According to Small’s attorney, Terri Keyser-Cooper of Reno, the lawsuit “alleges racism in the desire of the 2010 athletic department to cut black players from the team. In July 2010, Small was told the ‘face’ of the nearly all-black FRC football team would change. And change it did, the new coach changed the 2010 new recruits from 80 percent black to nearly 80 percent white.”
FRC staff declined to comment, on the advice of their legal counsel. Bruce Baldwin, director of outreach, did provide a press release, which had initially been sent out Aug. 2, detailing “caps” to all athletic team numbers for the 2010 year “due to budget cuts and the statewide enrollment cap.”
The football team would drop from a maximum number of 115 players to an 85-player “target” for the 2010–11 year. Other sports teams would experience similar cuts.
Small alleges that all of the black players that he recruited paid out-of-state tuition and would not be directly affected by the state cap, since the state doesn’t pay for them.
Out-of-state tuition is approximately half of what the state pays per student, however. With a much smaller pool of money — given required funding and enrollment caps — it may be that FRC felt the need to cut out-of-state students, as well. According to the release, “The school needed to be more selective in order to maintain quality programs with limited resources.”
The press release also noted “although FRC is an open access institution and offers an education to all, not every student athlete who applies will make the team in some sports.”
The release concludes, “FRC has one of the most diverse student populations in Northern California, and seeks to maintain that diversity while ensuring overall student success.”
Small’s legal document, which is 45 pages long, alleges a conscious, persistent strategy of discrimination from Trueblood, Johnson and others, including assistant football coach Josh White who, according to Small, was the most openly racist of the group.
Among the carefully detailed and dated claims, Small alleges that he was promised the head coaching position, and it was then given to Johnson, a Caucasian.
Because of the enrollment cap, he was told in July that he’d have to call his 21 new recruits and inform them that they would no longer have a place on the football team. This, after they had plane tickets, financial aid and housing in place.
Effectively, this action made Small look as though he’d deceived these players, and it destroyed his reputation as a successful recruiter of black, Southern players — a job he’d been doing for FRC since 2005.
Small said he felt responsible for these stranded players and helped to get some of them places on the football team at Sacramento City College.
Small alleges that Trueblood then filed a complaint with the California College Athletic Commission (CCAC) claiming Small had “improperly acted as an ‘agent’ for (Sacramento City College) to the detriment of FRC.” To Small’s knowledge, the CCAC has not acted on this complaint, but, according to court papers, Sacramento City College did investigate the Trueblood’s complaints and found them to be without merit.
Further, Small alleges that the rest of the all-white coaching staff, which worked diligently to get him to quit his union-protected job, marginalized him.
Small said that the “intolerable working conditions caused severe emotional and physical distress.
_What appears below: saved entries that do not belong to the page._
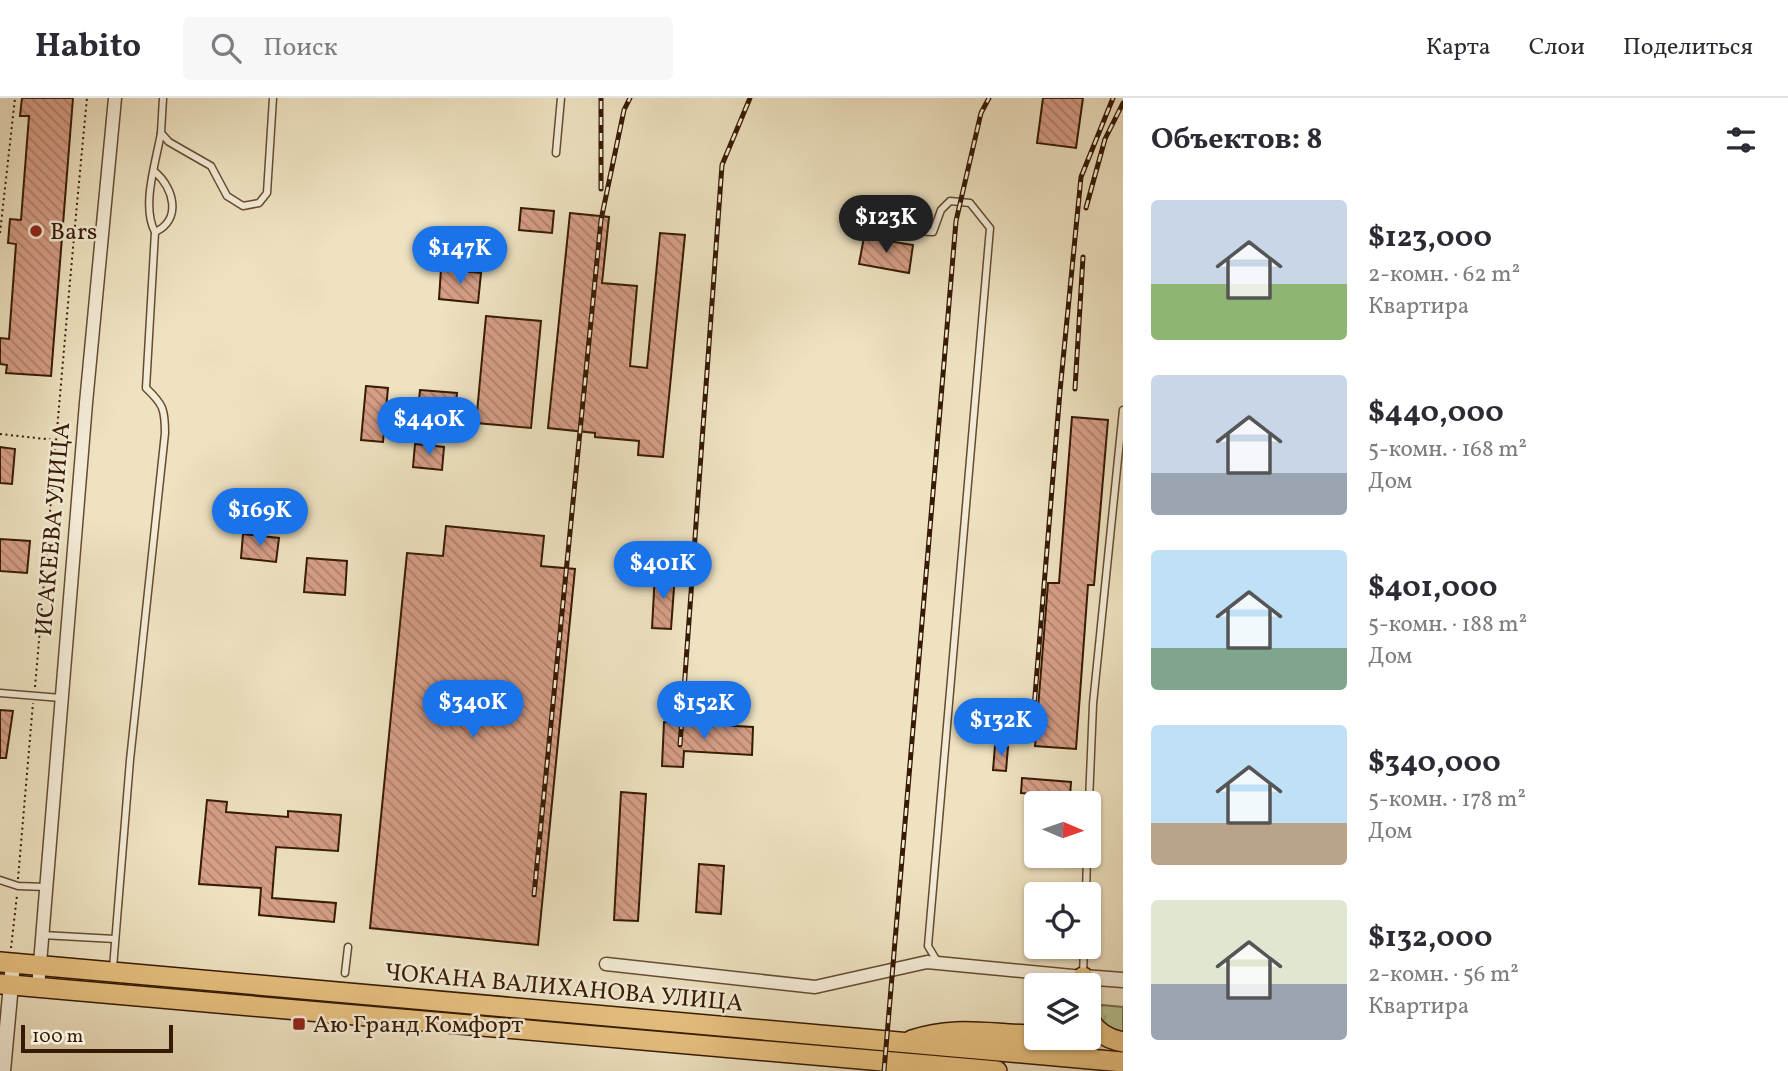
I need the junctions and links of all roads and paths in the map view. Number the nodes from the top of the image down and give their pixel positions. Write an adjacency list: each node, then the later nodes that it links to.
1 (15, 98): 12 (path)
2 (87, 98): 15 (path)
3 (115, 98): 18 (street, ИСАКЕЕВА УЛИЦА)
4 (163, 98): 7 (lane)
5 (273, 98): 7 (lane)
6 (561, 98): 8 (lane)
7 (161, 132): 9 (lane)
8 (556, 153)
9 (155, 172): 11 (lane); 11 (lane)
10 (872, 229): 27 (lane)
11 (155, 232): 24 (lane)
12 (0, 233)
13 (1123, 411): 19 (lane)
14 (0, 434): 15 (path)
15 (56, 440): 17 (path)
16 (0, 693): 17 (lane)
17 (34, 696): 18 (lane); 21 (path)
18 (61, 698): 22 (street, ИСАКЕЕВА УЛИЦА)
19 (1089, 791)
20 (0, 880): 21 (lane)
21 (18, 886): 22 (lane); 26 (path)
22 (46, 887): 23 (street, ИСАКЕЕВА УЛИЦА)
23 (42, 935): 24 (lane); 29 (street, ИСАКЕЕВА УЛИЦА)
24 (115, 939): 30 (lane)
25 (348, 947): 33 (lane)
26 (7, 962): 29 (main road, ЧОКАНА ВАЛИХАНОВА УЛИЦА); 35 (street)
27 (938, 963): 28 (street); 31 (street)
28 (606, 964)
29 (39, 965): 30 (main road, ЧОКАНА ВАЛИХАНОВА УЛИЦА); 36 (street, ИСАКЕЕВА УЛИЦА)
30 (113, 971): 33 (main road, ЧОКАНА ВАЛИХАНОВА УЛИЦА)
31 (1024, 975)
32 (1123, 980): 34 (street)
33 (344, 982): 37 (main road); 41 (main road, ЧОКАНА ВАЛИХАНОВА УЛИЦА)
34 (1101, 982)
35 (5, 985): 36 (main road, ЧОКАНА ВАЛИХАНОВА УЛИЦА); 43 (street)
36 (38, 988): 37 (main road, ЧОКАНА ВАЛИХАНОВА УЛИЦА)
37 (340, 1013): 41 (main road, ЧОКАНА ВАЛИХАНОВА УЛИЦА)
38 (1024, 1034): 41 (main road)
39 (1101, 1034): 40 (main road)
40 (1123, 1042)
41 (900, 1053): 42 (main road, ЧОКАНА ВАЛИХАНОВА УЛИЦА); 44 (main road); 45 (main road, ЧОКАНА ВАЛИХАНОВА УЛИЦА)
42 (1123, 1062)
43 (3, 1065)
44 (920, 1071)
45 (997, 1071)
In Aug. 2010 he left the college on a stress leave and has since resigned.”
In a letter from Small’s attorney Keyser-Cooper to Feather Publishing, she quotes herself and co-attorney Diane Vaillancourt: “This is one of the ugliest race cases we have ever seen, and we have seen some ugly ones in our 20 plus years’ practice … FRC’s football department treated its young black athletes in a despicable and overtly racist manner, and what it did to Eric Small was even worse.”